Problem:
Please find every line in the entries below that contains the string "linejoin", and copy it.

[Start of section]

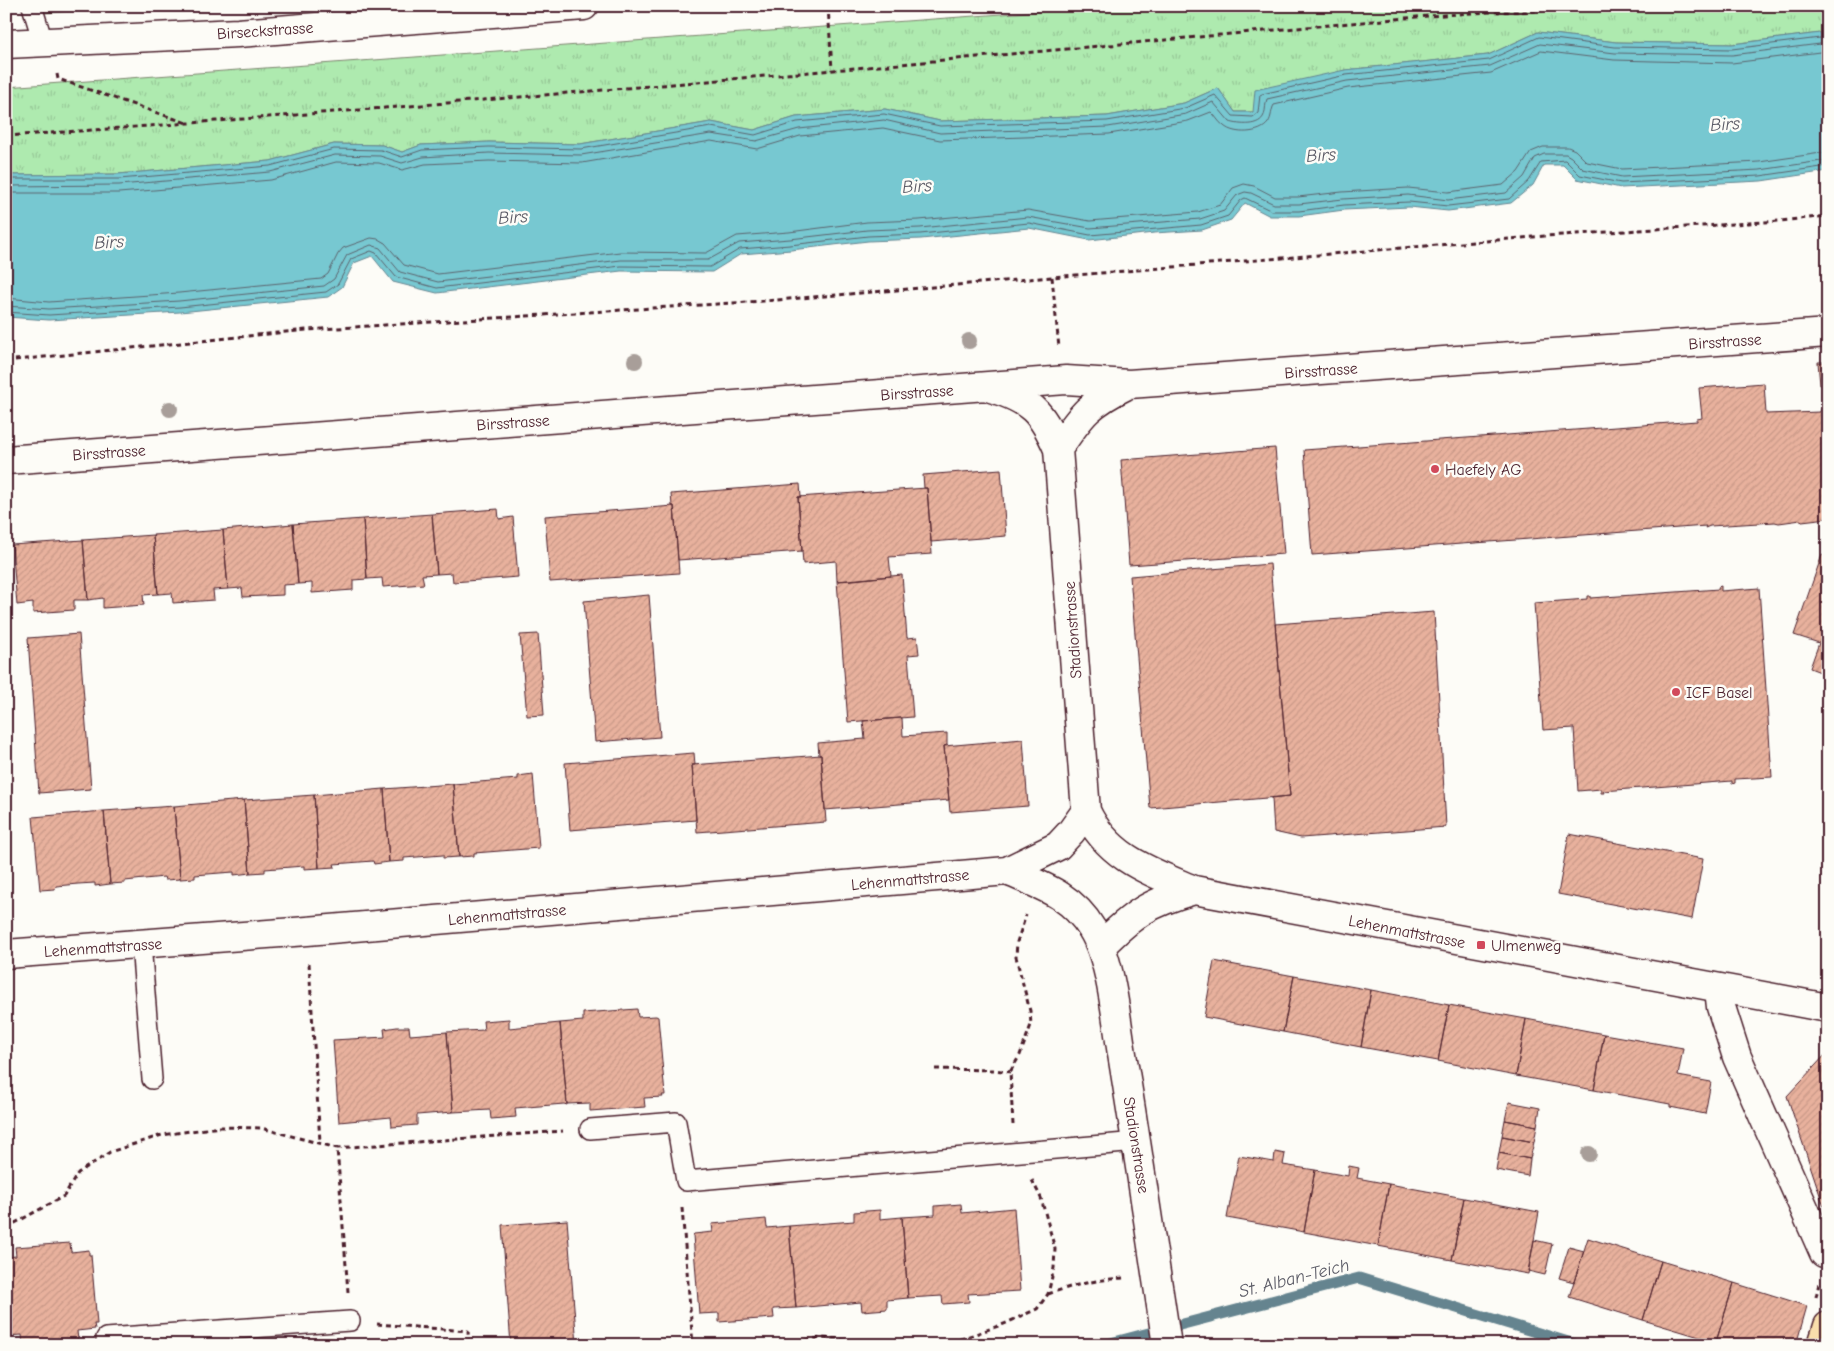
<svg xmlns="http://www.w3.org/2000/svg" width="1834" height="1351" viewBox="0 0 1834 1351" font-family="'Comic Neue',sans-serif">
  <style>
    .park { fill: url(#park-tufts); stroke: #7c846d }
    .garden { fill: url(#garden-dots); stroke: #7c846d }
    .water { fill: #77c8d1; stroke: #65848f }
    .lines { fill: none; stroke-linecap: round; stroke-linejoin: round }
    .shore { stroke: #5c636d; stroke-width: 1 }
    .stream { stroke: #65848f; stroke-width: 11 }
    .building { fill: url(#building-hatch); stroke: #4a1f2b }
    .service-casing { stroke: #4a1f2b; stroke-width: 22 }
    .minor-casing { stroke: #4a1f2b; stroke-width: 31 }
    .tertiary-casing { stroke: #4a1f2b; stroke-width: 31 }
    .secondary-casing { stroke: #4a1f2b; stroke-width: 31 }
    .motorway-casing { stroke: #4a1f2b; stroke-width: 31 }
    .path { stroke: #4a1f2b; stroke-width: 3; stroke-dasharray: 5 4; stroke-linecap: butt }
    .service { stroke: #fdfcf7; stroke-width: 19 }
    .minor { stroke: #fdfcf7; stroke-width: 28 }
    .tertiary { stroke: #fdfcf7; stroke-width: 28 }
    .secondary { stroke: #fdfcf7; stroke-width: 28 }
    .motorway { stroke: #f9deab; stroke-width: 28 }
    .tree { fill: #a89e99 }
    .poi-dot { fill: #d1495b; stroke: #fdfcf7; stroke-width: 2 }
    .labels { text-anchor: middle; stroke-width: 5; stroke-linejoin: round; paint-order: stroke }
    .street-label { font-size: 16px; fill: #4a1f2b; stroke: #fdfcf7 }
    .poi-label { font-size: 16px; fill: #4a1f2b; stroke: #fdfcf7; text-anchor: start }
    .water-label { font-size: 18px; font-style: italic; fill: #5a5a65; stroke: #fdfcf7 }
  </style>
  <defs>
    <pattern id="park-tufts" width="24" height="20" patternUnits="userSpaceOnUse" patternTransform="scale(1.25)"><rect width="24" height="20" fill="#aeeaaf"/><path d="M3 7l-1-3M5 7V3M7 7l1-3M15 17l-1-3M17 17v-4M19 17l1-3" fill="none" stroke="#97c897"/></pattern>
    <pattern id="garden-dots" width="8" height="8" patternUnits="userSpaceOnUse" patternTransform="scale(1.25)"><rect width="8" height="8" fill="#aeeaaf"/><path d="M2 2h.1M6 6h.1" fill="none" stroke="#97c897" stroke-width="1.8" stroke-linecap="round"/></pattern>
    <pattern id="building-hatch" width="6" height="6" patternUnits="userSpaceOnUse" patternTransform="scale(1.25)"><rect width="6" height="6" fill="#e8b19d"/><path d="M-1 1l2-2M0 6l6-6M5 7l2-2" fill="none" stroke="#c89887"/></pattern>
  </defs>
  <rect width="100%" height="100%" fill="#fdfcf7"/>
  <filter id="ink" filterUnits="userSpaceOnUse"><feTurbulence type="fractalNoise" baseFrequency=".02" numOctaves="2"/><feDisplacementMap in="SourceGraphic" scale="10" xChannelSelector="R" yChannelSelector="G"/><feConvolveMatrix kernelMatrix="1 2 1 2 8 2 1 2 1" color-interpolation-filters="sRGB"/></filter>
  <g filter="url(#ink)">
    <path class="park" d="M1111,6h717v26l-96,12 -116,-2 -78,-10 -50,23 -143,15 -92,42h-18l-17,-24 -34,15 -77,13 -167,5 -55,-12 -89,8 -42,13 -43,-8 -131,22 -91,-2 -68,3 -19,7 -20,-7 -48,-1 -64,17 -152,13 -112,1v-88z"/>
    <path class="garden" d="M24,6h128l-125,8z"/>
    <path class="water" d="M1538,32l78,10 116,2 96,-12v139l-67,10 -140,7 -44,-9 -14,-14h-19l-11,20 -22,18 -63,8 -39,-4 -65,3 -45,6h-29l-25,-13 -14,17 -29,10 -48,3 -65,7 -60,-12 -108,11 -53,2 -77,9 -50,4 -29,18 -91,-1 -184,22 -44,-11 -21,-26 -18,7 -12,24 -14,10 -148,15 -131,8 -43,-3v-142l112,-1 152,-13 64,-17 48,1 20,7 19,-7 68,-3 91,2 131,-22 43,8 42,-13 89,-8 55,12 167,-5 77,-13 34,-15 17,24h18l2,-22 90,-20 143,-15z"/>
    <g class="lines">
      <path class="shore" d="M6,179h113l151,-13 64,-17 47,1 21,7 20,-7 67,-3 92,2 130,-22 44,8 42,-13 87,-8 56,12 167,-5 78,-13 30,-13 18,21 20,1 5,-4 2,-18 2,-1 84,-19 143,-15 50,-23 76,10 117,2 96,-12
        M6,186l113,-1 151,-13 65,-17 45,1 22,7 21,-6 66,-4 92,2 130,-21 45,7 43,-12 85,-9 56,13 168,-6 78,-13 27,-12 17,20c9,3 30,5 34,-7 2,-6 1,-11 3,-16l80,-18 143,-15 50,-22 75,9 117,2 96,-12
        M6,193h113l152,-13 65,-18 43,1 23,7 23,-6 64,-3 93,2 129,-22 46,8 43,-13 83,-8 57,12 169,-6 79,-13 23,-9c5,4 7,10 13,14 10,9 36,8 44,-3 4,-6 3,-13 6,-18l74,-17 143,-15 50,-22 73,9 118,3 96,-12
        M6,298l43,4 130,-9 142,-14 7,-5 10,-20 5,-6 28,-10 7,1 7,4 19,22 34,9 182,-22 86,1 31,-17 52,-4 78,-10 52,-2 109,-10 62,11 108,-9 22,-7 13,-17 11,-4 10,2 21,11h23l44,-5 66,-4 40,4 55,-7 15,-13 13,-20 12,-5h25l7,3 12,12 35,7 137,-7 69,-10
        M6,306l43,3 130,-8 145,-15 10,-7 13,-24 24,-10 9,3 20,24 38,10 183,-22h87l31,-17 51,-4 77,-9 53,-2 108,-11 62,11 110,-9 24,-8 13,-16 8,-3 6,1 23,11h25l44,-5 65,-4 40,5 58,-7 18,-16 11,-19 9,-4h22l5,3 12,12 39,8 138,-7 68,-10
        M6,312l43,3 131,-8 146,-15 12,-8 13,-25 20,-8 5,2 20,24 41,11 184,-22 89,1 30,-18 50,-4 78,-9 52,-2 109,-11 61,12 111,-10 27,-9 13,-16 4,-2 27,13h27l45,-6 65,-3 39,4 61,-7 20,-18 12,-19 24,-2 15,15 41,8 139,-7 68,-10"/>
      <path class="stream" d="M1103,1345l256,-67 219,67"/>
    </g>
    <path class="building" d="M1818,362h10v22l-8,1z
      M1764,383l2,31 54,-2v-2h4v-11h4v119l-26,3 -1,-1 -22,3 -4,-1 -65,4 -5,2 1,-2 -394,29 -8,-105 393,-29v-2l5,-1 -3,-30z
      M1275,448l9,106 -155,11 -8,-105z
      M1001,469l5,67 -75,6 -4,-54h-3l-1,-13z
      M800,484l1,13h-3l4,54 -124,9 -4,-54h-2l-1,-12z
      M927,488l5,66 -43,3 2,19 -38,4 -16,1 -1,-20 -33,3 -5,-67z
      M674,506l5,67 -129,9 -5,-66z
      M498,509l1,10 14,-2 5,60 -65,5 -1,-9 -15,1 -5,-60z
      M432,514l5,60 -15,1 2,9 -41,3 -1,-9 -15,1 -4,-60z
      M363,519l4,60 -14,1v10l-41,3v-10l-14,1 -5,-60z
      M293,524l5,60 -15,1v10l-40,2 -1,-9 -14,1 -5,-59z
      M223,530l5,59 -15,1 1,10 -41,3 -1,-10 -14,1 -5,-59z
      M153,535l5,59 -15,1 1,10 -41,3v-10l-15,2 -5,-60z
      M83,540l5,60h-14v10l-41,3v-10l-16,2 -5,-60z
      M1822,555l6,2v118l-18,-7 9,-25 -25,-8z
      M1270,564l20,232 -140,12 -20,-232z
      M902,575l5,63 10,-1 2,17 -11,1 5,62 -65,5 -11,-141z
      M1721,586v5l38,-3 13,189 -37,2v4l-3,1v-3l-129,10 1,2h-3v-4l-23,2 -4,-63 -31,2 -9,-127 53,-4v-3h3v2l129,-9 -1,-2z
      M649,595l11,142 -65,5 -11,-141z
      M1434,612l12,215 -145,11 -27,-6 -2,-34 18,-2 -15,-172z
      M79,634l12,155 -52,4 -11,-155z
      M538,634l6,81 -17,1 -7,-81z
      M902,718l1,18 44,-3v12l-3,1 5,54 -124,10 -4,-55h-2l-1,-12 47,-4 -2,-18z
      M1023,739l5,67 -78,6 -6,-66z
      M694,753l1,12h-3l4,55 -126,10 -5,-67z
      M821,755l5,67 -129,10 -5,-67z
      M533,774l6,74 -65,5v3l-15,1 -6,-73 65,-5v-3z
      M453,784l6,73 -16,1v-3l-39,3v3l-15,1 -5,-73z
      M384,789l5,73 -15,2 -1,-3 -39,3 1,3 -16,1 -5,-73z
      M314,795l5,73 -15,1v-3l-39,3v3l-15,1 -6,-73z
      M244,800l6,73 -16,2v-3l-14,1 -25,2v3l-15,1 -6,-73z
      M174,806l6,73 -15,1 -1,-3 -39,4v2l-15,1 -6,-73z
      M104,811l6,73 -15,2v-3l-17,1 -22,2 -1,3 -15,1 -7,-73z
      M1569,834l134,25 -11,60 -134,-25z
      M1214,961l80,15 -11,56 -79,-15z
      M1294,976l77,14 -10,57 -78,-15z
      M1371,990l78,15 -11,56 -77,-14z
      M1449,1005l77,14 -10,57 -78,-15z
      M637,1009l1,8 18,-1 2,1 7,78h-3l1,2 -19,1 1,9 -55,4v-8l-23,1 -7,-81 23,-2v-8z
      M509,1019v9l51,-5 7,82 -3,-1 -49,4 1,9 -25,2 -1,-9 -37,2 -6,-80 37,-2 -1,-9z
      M1526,1019l78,15 -10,56 -78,-14z
      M397,1027h12l1,8 37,-3 6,80 -36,3v10l-25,2 -1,-10 -52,5 -6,-82 52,-3 -1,-8z
      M1604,1034l79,14 -5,28 33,6 -6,32 -35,-7v-3l-76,-14z
      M1828,1052v156l-4,-1 -37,-111z
      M1509,1102l31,6 -3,18 -32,-6z
      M1505,1120l32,6 -3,16 -32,-6z
      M1502,1136l32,6 -4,17 -31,-6z
      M1275,1152l10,2 -2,11 32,5 -11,62 -77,-14 12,-62 35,6z
      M1499,1153l31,6 -2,17 -32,-6z
      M1349,1166l10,2 -2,10 32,6 -11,62 -74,-14 11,-62 33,6z
      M1389,1184l75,14 -12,62 -74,-14z
      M1464,1198l75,14 -11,62 -76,-14z
      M961,1204l1,9 52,-5 6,83 -52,3 1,8 -26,2 -1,-8 -34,2 -6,-81 33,-2v-9z
      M880,1210v9l22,-2 6,81 -21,2v9l-25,2 -1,-9 -65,6 -7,-82 65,-5v-9z
      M766,1219l1,9 22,-2 7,82 -23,1 1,9 -55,4v-9l-20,1 -6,-79 1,-1 19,-2 -1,-8z
      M567,1220l10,125h-66l-9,-120z
      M1588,1238l73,23 -18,59 -74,-23z
      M1534,1240l18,4 -7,31 -17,-4z
      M70,1243l1,9 18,-2v5h2l6,69h-3l1,5 -18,2 1,9 -55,4 -1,-9 -16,1v-79l10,-1 -1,-9z
      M1569,1247l15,4 -10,31 -15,-4z
      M1661,1261l73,22 -18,59 -73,-22z
      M1734,1283l73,23 -11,39h-73l-7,-3z"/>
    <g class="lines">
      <g class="service-casing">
        <path id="service" d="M32,6l11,36
          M141,944l11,135
          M590,1129l86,-7 10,59 451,-39
          M107,1345l-1,-7 244,-17"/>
      </g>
      <g class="minor-casing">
        <path id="minor" d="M1719,989l2,18 16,50 87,196"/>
      </g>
      <g class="tertiary-casing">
        <path id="tertiary" d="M991,388c40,12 51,24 67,61l28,362c22,47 63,60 108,79l634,118
          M1058,449c24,-36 32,-46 71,-65
          M6,460l1060,-80 63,4 699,-51
          M1007,871c35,15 65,24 85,58 19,30 24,89 30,125 16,96 30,194 45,291
          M1101,946c33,-33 48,-43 93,-56
          M6,954l301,-23 700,-60 51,-25 13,-14 15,-21"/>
      </g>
      <g class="secondary-casing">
        <path id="secondary" d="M6,44l232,-11 346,-27"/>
      </g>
      <g class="motorway-casing">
        <path id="motorway" d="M1822,1345l6,-19"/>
      </g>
      <path class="path" d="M828,6l4,64
        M1488,6v6
        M57,74l1,5 129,44
        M6,136c475,-32 949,-77 1422,-120l60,-4 236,-6
        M1052,277l7,71
        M6,361l300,-31 458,-29 782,-65 234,-15 48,-5
        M309,963l11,179
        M935,1069l59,1 16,2
        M1013,1125l-3,-53 10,-17 11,-30 -1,-14 -14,-54 1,-15 9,-27
        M682,1208l11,137
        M6,1226l9,-3 49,-27 14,-23 32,-21 52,-17 58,-8 41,1 76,20
        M348,1292l-11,-144 226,-17
        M1048,1294c26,-9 50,-15 77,-16
        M1816,1297l3,-14
        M377,1324l91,7 1,14
        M788,1345c31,-12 53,-5 84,-1 12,1 24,1 35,1
        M924,1345l34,-5 46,-16 33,-15 11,-15 6,-26 1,-19 -14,-51 -9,-18
        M1250,1345l14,-4 109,2 7,2"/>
      <use href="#service" class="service"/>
      <use href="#minor" class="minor"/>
      <use href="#tertiary" class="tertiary"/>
      <use href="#secondary" class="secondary"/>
      <use href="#motorway" class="motorway"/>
    </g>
    <g class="tree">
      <circle cx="969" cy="341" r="8"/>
      <circle cx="635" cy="361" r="8"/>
      <circle cx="170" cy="409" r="8"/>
      <circle cx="1589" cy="1154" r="8"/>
    </g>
  </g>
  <g class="poi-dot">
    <circle cx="1435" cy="469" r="5"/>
    <circle cx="1676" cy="692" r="5"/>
    <rect x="1476" y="940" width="10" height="10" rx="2.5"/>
  </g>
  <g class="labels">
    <g class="street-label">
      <text transform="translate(265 30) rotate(-4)" y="6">Birseckstrasse</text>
      <text transform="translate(1725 341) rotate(-4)" y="6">Birsstrasse</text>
      <text transform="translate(1321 370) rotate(-4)" y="6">Birsstrasse</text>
      <text transform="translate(917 392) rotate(-4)" y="6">Birsstrasse</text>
      <text transform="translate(513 422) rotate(-4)" y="6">Birsstrasse</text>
      <text transform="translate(109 452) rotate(-4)" y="6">Birsstrasse</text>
      <text transform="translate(1072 630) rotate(-94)" y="6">Stadionstrasse</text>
      <text transform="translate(910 879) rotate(-5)" y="6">Lehenmattstrasse</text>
      <text transform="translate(507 914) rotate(-5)" y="6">Lehenmattstrasse</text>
      <text transform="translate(1407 931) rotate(11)" y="6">Lehenmattstrasse</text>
      <text transform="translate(103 947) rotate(-4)" y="6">Lehenmattstrasse</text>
      <text transform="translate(1137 1145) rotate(81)" y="6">Stadionstrasse</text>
    </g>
    <g class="poi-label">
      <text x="1445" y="475">Haefely AG</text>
      <text x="1686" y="698">ICF Basel</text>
      <text x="1491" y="951">Ulmenweg</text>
    </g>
    <g class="water-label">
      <text transform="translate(1725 124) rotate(-4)" y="6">Birs</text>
      <text transform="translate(1321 155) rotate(-4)" y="6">Birs</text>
      <text transform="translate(917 186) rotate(-4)" y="6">Birs</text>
      <text transform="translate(513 217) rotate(-4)" y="6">Birs</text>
      <text transform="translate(109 242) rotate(-3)" y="6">Birs</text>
      <text transform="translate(1294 1278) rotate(-14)" y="6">St. Alban-Teich</text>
    </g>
  </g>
  <rect width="1834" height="1351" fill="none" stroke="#fdfcf7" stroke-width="25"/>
  <rect x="12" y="12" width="1809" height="1326" fill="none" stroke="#4a1f2b" stroke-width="2" filter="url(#ink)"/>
</svg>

[End of section]

Response area:
    .lines { fill: none; stroke-linecap: round; stroke-linejoin: round }
    .labels { text-anchor: middle; stroke-width: 5; stroke-linejoin: round; paint-order: stroke }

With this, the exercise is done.